Directly measuring soil carbon rather than relying on predictive models can provide hard evidence of how much carbon is being stored, allowing for better assessments of confidence in carbon markets for croplands, according to a study co-authored by Yale School of the Environment scientists and recently published i n Environmental Research Letters .
The researchers also found that using appropriate study designs applied to the real-world scale of agriculture allows for feasible verification of how much carbon is being stored in soil through climate-smart practices, including growing crops to cover soil and not disturbing soil through tillage. The direct measurement method, when coupled with study designs that are common to fields such as epidemiology, can also be used for quantifying how climate-smart practices affect soil health and other desired outcomes, the authors noted.
"The study suggests that we can do direct measurements at scale, taking its application beyond carbon markets to other greenhouse gas accounting efforts like those conducted by countries to report their national emissions," said co-author Mark Bradford, the E.H. Harriman Professor of Soils and Ecosystem Ecology, who was involved in the work through the Yale Applied Science Synthesis Program, an initiative of the Yale Center for Natural Carbon Capture and The Forest School at YSE.
Natural carbon solutions, which include managing croplands to enhance carbon storage, is considered essential by the Intergovernmental Panel on Climate Change (IPCC) to help mitigate the impacts of the climate crisis, Bradford noted. Soil organic carbon (SOC) accounting and crediting primarily uses measure-and-model approaches, relying on predictive biogeochemical models informed by small field trials and limited direct measurement, but their real-world accuracy for predicting outcomes on commercial farms is uncertain, he said. Instead of relying on predictions from models, the researchers found that a "measure and remeasure" approach using soil samples collected across hundreds of fields can provide reliable evidence of how much carbon is being stored.
Measuring changes in the amount of carbon stored in soils accurately is challenging, Bradford said. Soil carbon changes slowly against a large background stock, meaning that measuring change requires collecting and analyzing many samples. At small scales, this method has long been considered too costly.
The research team found that sampling 10% of fields across many farms — up to tens of thousands of acres — over longer time frames can provide reliable data. By directly measuring and remeasuring soil carbon using causal study designs, the credits sold are much more likely to reflect actual carbon storage, helping buyers feel confident their money is supporting real climate benefits and, at the same time, shrinking costs as projects are scaled up, the authors conclude. The approach also could be useful for validating the suitability of predictive models currently used for other cropland greenhouse gas accounting purposes, such as the internal accounting that companies do to meet their net-zero goals, they added.
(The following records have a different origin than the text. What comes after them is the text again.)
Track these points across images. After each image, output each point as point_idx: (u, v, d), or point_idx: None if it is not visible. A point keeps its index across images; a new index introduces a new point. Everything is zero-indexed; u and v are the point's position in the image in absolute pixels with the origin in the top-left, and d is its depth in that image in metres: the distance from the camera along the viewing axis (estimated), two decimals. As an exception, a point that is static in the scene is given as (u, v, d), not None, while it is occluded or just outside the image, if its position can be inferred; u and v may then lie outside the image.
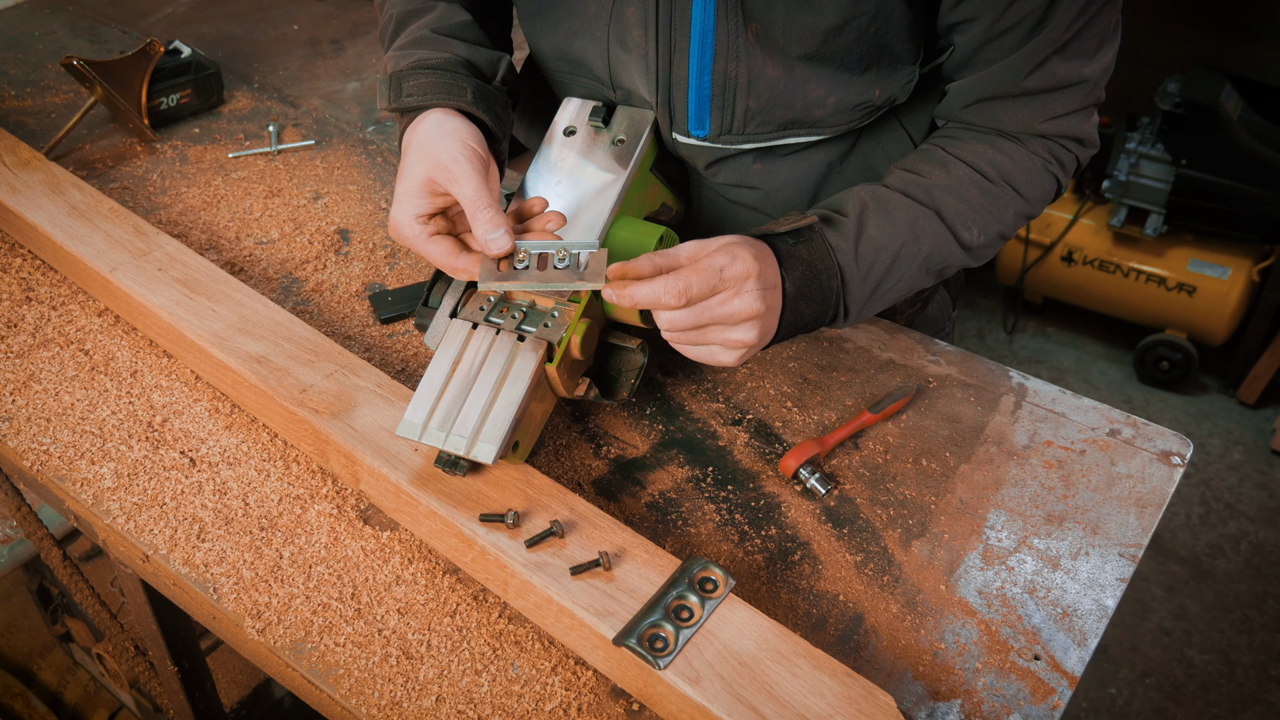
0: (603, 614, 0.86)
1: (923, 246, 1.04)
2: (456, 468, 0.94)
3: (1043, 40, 0.98)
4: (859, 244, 1.01)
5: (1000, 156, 1.06)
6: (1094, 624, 0.96)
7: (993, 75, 1.02)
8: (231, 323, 1.12)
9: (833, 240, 1.00)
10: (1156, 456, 1.11)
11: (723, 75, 1.04)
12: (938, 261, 1.06)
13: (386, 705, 0.88)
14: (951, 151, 1.07)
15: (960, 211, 1.05)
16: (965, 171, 1.06)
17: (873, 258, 1.01)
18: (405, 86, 1.05)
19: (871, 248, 1.01)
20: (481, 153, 0.99)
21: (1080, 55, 1.01)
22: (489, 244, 0.95)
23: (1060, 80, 1.02)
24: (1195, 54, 3.13)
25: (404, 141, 1.03)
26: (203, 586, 0.97)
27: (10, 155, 1.37)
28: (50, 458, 1.08)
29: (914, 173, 1.06)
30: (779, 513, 1.05)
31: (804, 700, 0.80)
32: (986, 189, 1.06)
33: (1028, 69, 1.00)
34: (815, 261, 0.98)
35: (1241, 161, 2.84)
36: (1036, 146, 1.07)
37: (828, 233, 1.00)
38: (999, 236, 1.09)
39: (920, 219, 1.03)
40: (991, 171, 1.06)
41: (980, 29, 0.99)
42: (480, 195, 0.95)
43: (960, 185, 1.05)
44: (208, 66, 1.61)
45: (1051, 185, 1.09)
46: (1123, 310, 3.23)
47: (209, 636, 1.72)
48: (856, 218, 1.02)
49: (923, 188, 1.05)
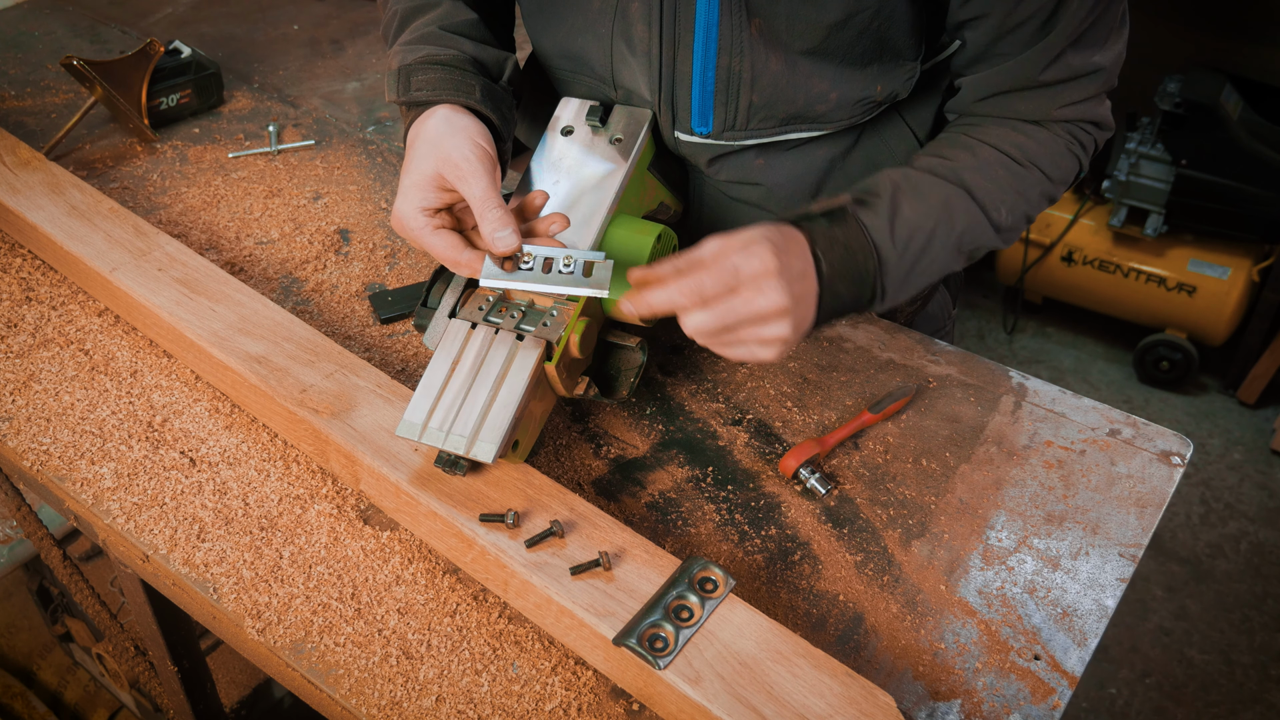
0: (603, 614, 0.86)
1: (956, 225, 1.03)
2: (456, 467, 0.94)
3: (1058, 34, 0.98)
4: (894, 223, 0.99)
5: (1023, 139, 1.06)
6: (1094, 624, 0.96)
7: (1008, 70, 1.03)
8: (231, 323, 1.12)
9: (867, 220, 0.99)
10: (1156, 456, 1.11)
11: (726, 70, 1.04)
12: (970, 241, 1.05)
13: (386, 705, 0.88)
14: (975, 136, 1.07)
15: (990, 191, 1.04)
16: (991, 153, 1.05)
17: (908, 237, 1.00)
18: (414, 81, 1.05)
19: (906, 227, 1.00)
20: (490, 152, 0.99)
21: (1093, 45, 1.01)
22: (496, 242, 0.95)
23: (1075, 70, 1.02)
24: (1195, 54, 3.13)
25: (411, 135, 1.02)
26: (203, 586, 0.97)
27: (10, 155, 1.37)
28: (50, 458, 1.08)
29: (940, 156, 1.06)
30: (779, 513, 1.05)
31: (804, 700, 0.80)
32: (1013, 169, 1.05)
33: (1044, 63, 1.01)
34: (850, 242, 0.97)
35: (1241, 161, 2.84)
36: (1057, 129, 1.07)
37: (861, 213, 0.99)
38: (1025, 217, 1.08)
39: (953, 198, 1.03)
40: (1016, 153, 1.06)
41: (992, 25, 0.99)
42: (489, 194, 0.95)
43: (987, 166, 1.05)
44: (208, 66, 1.61)
45: (1074, 165, 1.09)
46: (1123, 310, 3.23)
47: (209, 636, 1.72)
48: (890, 198, 1.01)
49: (951, 169, 1.04)
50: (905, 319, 1.35)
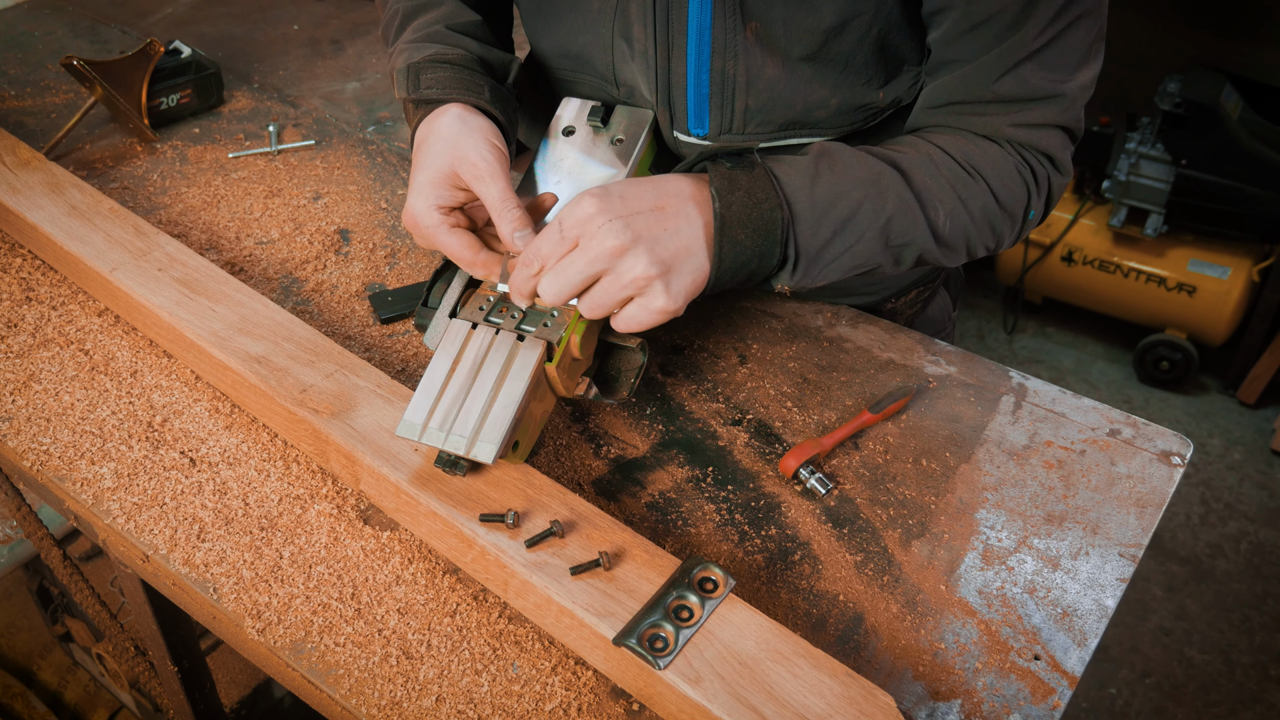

To help farmers calculate the cost-benefit of soil management projects, Eric Potash, a research scientist with the Agroecosystem Sustainability Center (ASC) at the University of Illinois who led the study, developed an open-source web app that allows users to explore the costs and profitability of soil carbon projects based on specific parameters: project size, duration, analysis costs, and sampling strategy.
"This study suggests that people may be able to reliably quantify how much soil carbon is changing due to adoption of climate-smart agricultural and regenerative practices," Bradford said. "If you can address the measurement and verification concerns around how soil carbon stocks are actually responding, it will help prioritize policies and investments that achieve soil restoration and protection, leading to improved water and nutrient retention in soils, aeration, and soil biodiversity. Such healthy soils will be more resilient to extreme weather and build food security."
The study was also co-authored by Emily Oldfield '05, '11 MESc, '19 PhD, a soil scientist at the Environmental Defense Fund, and Kaiyu Guan, director of ASC.